• WHAT TO WORK ON: Start with the first line of the data and end with the line that holds "exposure_s: 1/833"; write out each one exactly.

Saved data entries
--------------------------------

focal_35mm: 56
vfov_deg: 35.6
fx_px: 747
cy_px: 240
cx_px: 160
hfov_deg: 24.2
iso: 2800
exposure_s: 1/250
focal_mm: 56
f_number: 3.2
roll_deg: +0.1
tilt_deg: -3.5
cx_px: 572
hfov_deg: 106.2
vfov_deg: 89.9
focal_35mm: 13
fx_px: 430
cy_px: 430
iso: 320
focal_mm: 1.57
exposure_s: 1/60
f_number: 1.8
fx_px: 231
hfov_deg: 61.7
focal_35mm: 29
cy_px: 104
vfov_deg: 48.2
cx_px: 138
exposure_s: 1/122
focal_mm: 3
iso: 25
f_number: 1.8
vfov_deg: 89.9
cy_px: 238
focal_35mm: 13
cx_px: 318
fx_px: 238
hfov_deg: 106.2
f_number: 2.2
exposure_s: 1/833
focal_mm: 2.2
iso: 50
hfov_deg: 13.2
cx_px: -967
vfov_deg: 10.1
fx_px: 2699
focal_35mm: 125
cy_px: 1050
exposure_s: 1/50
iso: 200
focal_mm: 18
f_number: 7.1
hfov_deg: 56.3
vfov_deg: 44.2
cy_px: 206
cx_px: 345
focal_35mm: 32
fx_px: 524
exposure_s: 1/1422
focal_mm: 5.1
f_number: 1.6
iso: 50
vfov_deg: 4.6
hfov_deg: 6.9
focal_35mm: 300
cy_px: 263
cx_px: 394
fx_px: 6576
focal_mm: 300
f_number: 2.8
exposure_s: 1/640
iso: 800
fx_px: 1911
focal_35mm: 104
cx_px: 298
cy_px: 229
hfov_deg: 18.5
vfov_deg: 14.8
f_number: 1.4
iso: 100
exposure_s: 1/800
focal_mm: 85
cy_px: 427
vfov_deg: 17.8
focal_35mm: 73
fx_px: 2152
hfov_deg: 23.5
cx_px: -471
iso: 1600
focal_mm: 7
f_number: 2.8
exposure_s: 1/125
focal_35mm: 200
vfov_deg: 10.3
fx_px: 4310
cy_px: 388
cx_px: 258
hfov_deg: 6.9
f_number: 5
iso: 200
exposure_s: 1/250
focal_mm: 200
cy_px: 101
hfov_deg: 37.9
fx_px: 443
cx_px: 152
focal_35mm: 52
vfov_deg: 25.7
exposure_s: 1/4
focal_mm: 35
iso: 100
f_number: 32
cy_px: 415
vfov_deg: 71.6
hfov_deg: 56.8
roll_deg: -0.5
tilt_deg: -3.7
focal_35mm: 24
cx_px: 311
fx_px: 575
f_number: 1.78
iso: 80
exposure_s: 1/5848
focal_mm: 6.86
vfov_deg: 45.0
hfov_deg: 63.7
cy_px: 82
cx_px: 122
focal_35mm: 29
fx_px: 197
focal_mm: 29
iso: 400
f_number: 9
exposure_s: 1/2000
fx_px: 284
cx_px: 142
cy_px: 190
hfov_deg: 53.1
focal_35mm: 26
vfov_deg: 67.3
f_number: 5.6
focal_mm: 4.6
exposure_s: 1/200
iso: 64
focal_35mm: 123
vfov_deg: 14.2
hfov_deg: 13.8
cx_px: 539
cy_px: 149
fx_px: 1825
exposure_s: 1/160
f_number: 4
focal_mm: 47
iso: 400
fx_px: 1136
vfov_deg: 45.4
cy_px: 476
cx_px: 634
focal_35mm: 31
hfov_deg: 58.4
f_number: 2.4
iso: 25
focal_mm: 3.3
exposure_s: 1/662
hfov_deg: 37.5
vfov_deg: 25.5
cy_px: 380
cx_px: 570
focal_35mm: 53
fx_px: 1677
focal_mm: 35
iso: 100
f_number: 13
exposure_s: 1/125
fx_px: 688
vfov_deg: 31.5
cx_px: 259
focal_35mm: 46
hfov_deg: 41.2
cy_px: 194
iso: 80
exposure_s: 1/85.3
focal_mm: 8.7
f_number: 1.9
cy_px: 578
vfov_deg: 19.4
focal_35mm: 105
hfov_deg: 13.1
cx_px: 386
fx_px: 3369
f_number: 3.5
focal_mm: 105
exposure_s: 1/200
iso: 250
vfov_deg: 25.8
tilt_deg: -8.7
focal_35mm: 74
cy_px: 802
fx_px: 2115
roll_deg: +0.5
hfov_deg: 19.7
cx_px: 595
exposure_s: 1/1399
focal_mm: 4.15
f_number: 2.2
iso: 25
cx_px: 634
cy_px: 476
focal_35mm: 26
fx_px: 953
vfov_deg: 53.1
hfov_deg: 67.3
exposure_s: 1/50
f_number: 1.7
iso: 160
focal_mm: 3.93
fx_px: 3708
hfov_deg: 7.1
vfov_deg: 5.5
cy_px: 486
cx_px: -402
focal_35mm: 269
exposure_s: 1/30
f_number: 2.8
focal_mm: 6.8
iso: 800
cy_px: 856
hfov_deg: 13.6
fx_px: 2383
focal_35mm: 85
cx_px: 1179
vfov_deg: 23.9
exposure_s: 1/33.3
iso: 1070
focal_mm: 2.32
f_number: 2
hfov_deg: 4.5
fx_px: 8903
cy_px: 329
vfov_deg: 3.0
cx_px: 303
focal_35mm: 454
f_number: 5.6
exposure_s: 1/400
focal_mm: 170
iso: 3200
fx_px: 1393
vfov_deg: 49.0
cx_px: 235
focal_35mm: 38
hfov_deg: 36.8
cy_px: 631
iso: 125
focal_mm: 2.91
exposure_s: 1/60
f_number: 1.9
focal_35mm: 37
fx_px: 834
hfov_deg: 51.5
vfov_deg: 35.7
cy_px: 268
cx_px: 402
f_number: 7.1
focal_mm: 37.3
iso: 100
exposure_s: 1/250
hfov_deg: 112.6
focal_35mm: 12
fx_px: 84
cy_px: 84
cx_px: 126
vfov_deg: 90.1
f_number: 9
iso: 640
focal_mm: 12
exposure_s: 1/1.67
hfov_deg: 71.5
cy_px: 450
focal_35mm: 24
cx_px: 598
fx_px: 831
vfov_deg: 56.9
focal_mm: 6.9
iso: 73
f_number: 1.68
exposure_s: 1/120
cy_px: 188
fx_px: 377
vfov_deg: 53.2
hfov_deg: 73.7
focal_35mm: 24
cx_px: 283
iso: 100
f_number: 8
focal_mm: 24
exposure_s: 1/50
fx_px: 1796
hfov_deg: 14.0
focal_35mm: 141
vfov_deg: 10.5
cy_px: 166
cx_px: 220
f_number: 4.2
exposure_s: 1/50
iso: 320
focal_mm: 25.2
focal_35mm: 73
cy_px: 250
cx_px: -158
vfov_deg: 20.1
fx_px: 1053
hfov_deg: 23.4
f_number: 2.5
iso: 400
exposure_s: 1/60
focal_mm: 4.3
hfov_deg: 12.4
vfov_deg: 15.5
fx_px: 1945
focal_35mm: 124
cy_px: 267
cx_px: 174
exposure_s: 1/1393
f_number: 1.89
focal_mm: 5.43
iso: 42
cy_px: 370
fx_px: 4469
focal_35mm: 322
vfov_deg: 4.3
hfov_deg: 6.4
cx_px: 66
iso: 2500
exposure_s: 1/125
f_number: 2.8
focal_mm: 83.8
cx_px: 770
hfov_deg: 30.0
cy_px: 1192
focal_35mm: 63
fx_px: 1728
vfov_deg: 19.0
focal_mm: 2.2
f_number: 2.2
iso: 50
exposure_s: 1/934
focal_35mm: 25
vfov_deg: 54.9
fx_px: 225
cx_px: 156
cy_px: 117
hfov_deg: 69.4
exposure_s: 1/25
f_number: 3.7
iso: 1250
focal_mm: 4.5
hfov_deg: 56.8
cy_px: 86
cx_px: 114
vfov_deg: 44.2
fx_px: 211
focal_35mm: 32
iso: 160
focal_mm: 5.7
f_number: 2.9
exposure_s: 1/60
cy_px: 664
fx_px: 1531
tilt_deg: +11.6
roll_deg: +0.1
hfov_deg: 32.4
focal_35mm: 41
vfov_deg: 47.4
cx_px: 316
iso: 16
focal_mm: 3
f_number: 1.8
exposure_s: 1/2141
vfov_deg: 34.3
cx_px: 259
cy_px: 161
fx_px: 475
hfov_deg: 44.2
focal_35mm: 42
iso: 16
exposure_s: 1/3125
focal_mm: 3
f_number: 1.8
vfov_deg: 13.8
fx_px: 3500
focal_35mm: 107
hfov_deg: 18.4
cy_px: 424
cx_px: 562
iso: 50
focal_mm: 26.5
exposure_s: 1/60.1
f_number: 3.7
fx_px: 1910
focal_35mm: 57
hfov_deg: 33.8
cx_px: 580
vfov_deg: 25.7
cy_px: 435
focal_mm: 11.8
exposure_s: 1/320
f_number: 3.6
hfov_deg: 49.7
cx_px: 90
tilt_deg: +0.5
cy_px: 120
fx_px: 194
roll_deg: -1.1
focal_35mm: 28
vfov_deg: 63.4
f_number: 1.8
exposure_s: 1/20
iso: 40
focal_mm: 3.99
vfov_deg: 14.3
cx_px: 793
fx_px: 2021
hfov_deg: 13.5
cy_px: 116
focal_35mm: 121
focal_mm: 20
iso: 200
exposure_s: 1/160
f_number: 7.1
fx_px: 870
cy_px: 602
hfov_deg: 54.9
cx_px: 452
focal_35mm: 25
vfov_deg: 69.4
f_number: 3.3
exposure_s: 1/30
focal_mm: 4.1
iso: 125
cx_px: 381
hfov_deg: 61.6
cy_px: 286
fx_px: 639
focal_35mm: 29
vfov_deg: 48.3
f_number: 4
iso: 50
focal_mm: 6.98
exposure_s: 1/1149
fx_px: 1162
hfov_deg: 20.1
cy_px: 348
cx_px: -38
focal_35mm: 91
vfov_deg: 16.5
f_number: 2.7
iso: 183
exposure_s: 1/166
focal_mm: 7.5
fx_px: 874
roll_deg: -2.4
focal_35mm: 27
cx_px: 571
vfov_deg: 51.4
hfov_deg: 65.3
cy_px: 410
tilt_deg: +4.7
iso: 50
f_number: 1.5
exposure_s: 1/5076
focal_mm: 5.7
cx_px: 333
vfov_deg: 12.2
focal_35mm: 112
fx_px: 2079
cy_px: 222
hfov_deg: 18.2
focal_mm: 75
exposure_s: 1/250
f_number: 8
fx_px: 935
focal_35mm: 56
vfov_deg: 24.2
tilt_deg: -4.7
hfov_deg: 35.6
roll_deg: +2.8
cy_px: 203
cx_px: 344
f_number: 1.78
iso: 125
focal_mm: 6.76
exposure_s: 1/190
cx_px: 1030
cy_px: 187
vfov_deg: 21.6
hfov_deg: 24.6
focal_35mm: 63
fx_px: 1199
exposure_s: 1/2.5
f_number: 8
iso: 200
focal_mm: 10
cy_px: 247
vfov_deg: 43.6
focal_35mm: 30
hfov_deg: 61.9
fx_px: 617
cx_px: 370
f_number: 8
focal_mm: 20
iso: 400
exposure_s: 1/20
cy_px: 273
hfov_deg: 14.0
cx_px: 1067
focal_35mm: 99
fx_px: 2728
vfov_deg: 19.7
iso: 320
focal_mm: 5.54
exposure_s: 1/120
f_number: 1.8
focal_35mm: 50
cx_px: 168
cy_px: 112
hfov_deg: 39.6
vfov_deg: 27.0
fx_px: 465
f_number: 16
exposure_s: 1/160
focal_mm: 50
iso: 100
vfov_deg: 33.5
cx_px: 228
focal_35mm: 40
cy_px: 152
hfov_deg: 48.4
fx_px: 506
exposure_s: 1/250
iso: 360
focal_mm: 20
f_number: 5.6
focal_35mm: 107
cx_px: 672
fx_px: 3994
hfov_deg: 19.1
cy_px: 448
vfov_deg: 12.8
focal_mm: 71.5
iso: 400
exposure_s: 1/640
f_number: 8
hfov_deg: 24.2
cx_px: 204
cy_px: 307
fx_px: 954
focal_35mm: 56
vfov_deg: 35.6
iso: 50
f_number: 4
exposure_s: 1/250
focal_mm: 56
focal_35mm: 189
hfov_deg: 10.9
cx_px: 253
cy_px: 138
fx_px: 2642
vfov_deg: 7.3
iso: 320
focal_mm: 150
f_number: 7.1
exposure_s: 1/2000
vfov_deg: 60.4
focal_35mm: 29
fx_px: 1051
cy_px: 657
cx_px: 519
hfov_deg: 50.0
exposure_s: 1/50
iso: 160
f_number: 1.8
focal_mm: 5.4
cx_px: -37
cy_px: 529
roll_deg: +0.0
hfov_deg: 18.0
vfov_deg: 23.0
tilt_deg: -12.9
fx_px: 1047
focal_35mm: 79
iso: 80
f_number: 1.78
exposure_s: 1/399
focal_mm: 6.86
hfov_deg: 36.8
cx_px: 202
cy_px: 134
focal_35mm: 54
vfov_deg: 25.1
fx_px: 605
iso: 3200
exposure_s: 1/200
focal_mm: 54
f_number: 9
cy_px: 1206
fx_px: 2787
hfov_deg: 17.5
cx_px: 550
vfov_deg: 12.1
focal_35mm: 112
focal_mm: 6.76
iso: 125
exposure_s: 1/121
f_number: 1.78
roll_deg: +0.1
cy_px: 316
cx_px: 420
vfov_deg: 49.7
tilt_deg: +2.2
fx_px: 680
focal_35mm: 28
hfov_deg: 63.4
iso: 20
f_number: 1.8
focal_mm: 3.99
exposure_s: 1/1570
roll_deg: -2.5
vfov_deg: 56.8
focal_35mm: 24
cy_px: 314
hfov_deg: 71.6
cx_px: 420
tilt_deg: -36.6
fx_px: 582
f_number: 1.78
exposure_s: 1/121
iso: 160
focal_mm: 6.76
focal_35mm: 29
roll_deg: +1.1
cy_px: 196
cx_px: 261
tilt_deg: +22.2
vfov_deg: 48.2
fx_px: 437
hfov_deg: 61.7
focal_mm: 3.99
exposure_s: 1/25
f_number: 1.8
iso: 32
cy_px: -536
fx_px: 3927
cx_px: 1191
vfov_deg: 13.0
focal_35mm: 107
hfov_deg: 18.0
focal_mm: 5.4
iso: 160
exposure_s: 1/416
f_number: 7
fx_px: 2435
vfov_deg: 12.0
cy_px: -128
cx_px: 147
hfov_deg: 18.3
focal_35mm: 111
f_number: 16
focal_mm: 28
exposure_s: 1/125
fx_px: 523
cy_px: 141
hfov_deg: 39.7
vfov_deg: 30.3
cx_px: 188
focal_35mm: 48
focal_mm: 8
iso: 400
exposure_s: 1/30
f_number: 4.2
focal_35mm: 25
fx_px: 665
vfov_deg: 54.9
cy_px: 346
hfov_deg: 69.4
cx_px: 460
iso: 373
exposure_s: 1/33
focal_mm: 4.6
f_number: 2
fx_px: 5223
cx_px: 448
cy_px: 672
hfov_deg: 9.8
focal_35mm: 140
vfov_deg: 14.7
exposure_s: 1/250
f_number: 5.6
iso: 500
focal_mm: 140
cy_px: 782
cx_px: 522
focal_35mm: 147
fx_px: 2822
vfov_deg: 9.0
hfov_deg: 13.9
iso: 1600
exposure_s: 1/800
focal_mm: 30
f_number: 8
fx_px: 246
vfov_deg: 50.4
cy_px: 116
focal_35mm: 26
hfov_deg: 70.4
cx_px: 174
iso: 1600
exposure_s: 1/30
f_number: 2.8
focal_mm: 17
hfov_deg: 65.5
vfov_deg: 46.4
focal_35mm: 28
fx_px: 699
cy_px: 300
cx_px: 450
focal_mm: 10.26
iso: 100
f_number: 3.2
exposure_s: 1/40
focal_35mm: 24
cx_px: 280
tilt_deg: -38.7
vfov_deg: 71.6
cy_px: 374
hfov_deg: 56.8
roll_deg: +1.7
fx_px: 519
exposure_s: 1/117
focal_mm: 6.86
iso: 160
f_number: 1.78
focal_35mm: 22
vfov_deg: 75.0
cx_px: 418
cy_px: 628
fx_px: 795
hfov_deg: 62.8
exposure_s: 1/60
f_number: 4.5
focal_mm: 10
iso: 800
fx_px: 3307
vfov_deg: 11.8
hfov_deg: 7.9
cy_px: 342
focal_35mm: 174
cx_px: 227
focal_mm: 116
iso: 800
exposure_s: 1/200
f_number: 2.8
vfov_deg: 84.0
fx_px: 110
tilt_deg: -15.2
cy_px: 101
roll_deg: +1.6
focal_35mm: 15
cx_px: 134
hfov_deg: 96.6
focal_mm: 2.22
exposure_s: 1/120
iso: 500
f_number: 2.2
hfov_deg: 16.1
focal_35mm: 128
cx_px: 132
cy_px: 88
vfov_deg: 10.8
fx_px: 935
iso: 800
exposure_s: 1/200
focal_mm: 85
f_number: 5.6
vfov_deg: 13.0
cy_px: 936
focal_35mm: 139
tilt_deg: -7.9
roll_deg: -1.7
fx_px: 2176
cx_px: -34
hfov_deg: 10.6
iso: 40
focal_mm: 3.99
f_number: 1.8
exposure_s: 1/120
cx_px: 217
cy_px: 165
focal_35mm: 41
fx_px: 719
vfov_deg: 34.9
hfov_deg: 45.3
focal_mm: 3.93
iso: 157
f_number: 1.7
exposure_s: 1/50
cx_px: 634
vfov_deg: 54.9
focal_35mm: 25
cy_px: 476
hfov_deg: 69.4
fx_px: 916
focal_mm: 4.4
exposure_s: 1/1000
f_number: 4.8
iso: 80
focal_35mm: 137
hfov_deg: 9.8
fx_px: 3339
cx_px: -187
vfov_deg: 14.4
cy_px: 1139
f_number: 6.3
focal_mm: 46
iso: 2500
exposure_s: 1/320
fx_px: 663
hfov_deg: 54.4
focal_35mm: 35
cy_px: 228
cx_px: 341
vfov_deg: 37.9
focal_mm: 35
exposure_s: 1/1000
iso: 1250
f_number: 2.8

--------------------------------

• RESULT OF THIS EXERCISE:
focal_35mm: 56
vfov_deg: 35.6
fx_px: 747
cy_px: 240
cx_px: 160
hfov_deg: 24.2
iso: 2800
exposure_s: 1/250
focal_mm: 56
f_number: 3.2
roll_deg: +0.1
tilt_deg: -3.5
cx_px: 572
hfov_deg: 106.2
vfov_deg: 89.9
focal_35mm: 13
fx_px: 430
cy_px: 430
iso: 320
focal_mm: 1.57
exposure_s: 1/60
f_number: 1.8
fx_px: 231
hfov_deg: 61.7
focal_35mm: 29
cy_px: 104
vfov_deg: 48.2
cx_px: 138
exposure_s: 1/122
focal_mm: 3
iso: 25
f_number: 1.8
vfov_deg: 89.9
cy_px: 238
focal_35mm: 13
cx_px: 318
fx_px: 238
hfov_deg: 106.2
f_number: 2.2
exposure_s: 1/833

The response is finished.